(Entries shown):
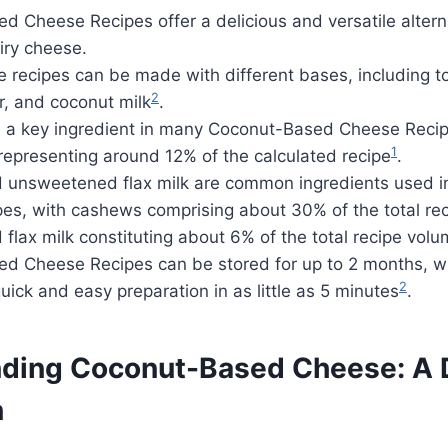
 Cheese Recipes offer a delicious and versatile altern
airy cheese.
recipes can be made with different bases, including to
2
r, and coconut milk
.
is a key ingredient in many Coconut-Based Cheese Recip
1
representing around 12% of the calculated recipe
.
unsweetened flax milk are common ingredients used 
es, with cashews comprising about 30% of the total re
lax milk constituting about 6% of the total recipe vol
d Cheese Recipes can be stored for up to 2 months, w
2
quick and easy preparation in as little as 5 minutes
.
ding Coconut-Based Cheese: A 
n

...

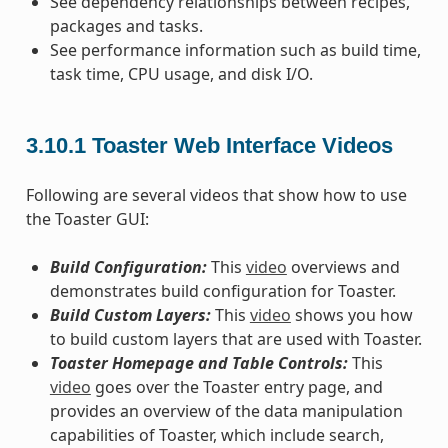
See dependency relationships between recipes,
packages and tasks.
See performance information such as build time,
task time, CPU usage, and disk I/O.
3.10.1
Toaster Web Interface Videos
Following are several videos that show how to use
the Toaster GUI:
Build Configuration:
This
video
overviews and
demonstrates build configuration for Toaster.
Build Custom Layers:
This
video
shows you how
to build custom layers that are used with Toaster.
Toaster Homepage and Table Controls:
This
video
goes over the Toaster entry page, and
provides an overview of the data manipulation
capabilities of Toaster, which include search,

* * *

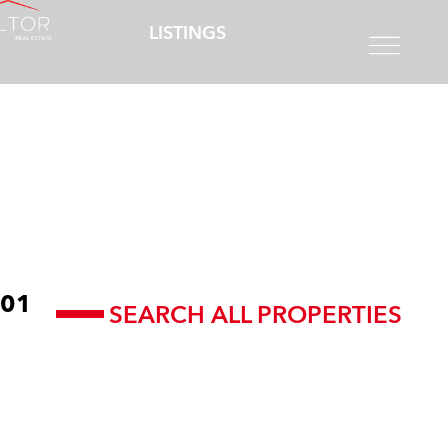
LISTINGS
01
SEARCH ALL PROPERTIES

(Instructions to follow): Lay out the lines of the records between the line holding "See dependency relationships" and the line holding "capabilities of Toaster, which", inclusive, as a Markdown table with the columns Row and Text, skipping any blank lines.

(Response to the exercise):
| Row | Text |
|---|---|
| 1 | See dependency relationships between recipes, |
| 2 | packages and tasks. |
| 3 | See performance information such as build time, |
| 4 | task time, CPU usage, and disk I/O. |
| 5 | 3.10.1 |
| 6 | Toaster Web Interface Videos |
| 7 | Following are several videos that show how to use |
| 8 | the Toaster GUI: |
| 9 | Build Configuration: |
| 10 | This |
| 11 | video |
| 12 | overviews and |
| 13 | demonstrates build configuration for Toaster. |
| 14 | Build Custom Layers: |
| 15 | This |
| 16 | video |
| 17 | shows you how |
| 18 | to build custom layers that are used with Toaster. |
| 19 | Toaster Homepage and Table Controls: |
| 20 | This |
| 21 | video |
| 22 | goes over the Toaster entry page, and |
| 23 | provides an overview of the data manipulation |
| 24 | capabilities of Toaster, which include search, |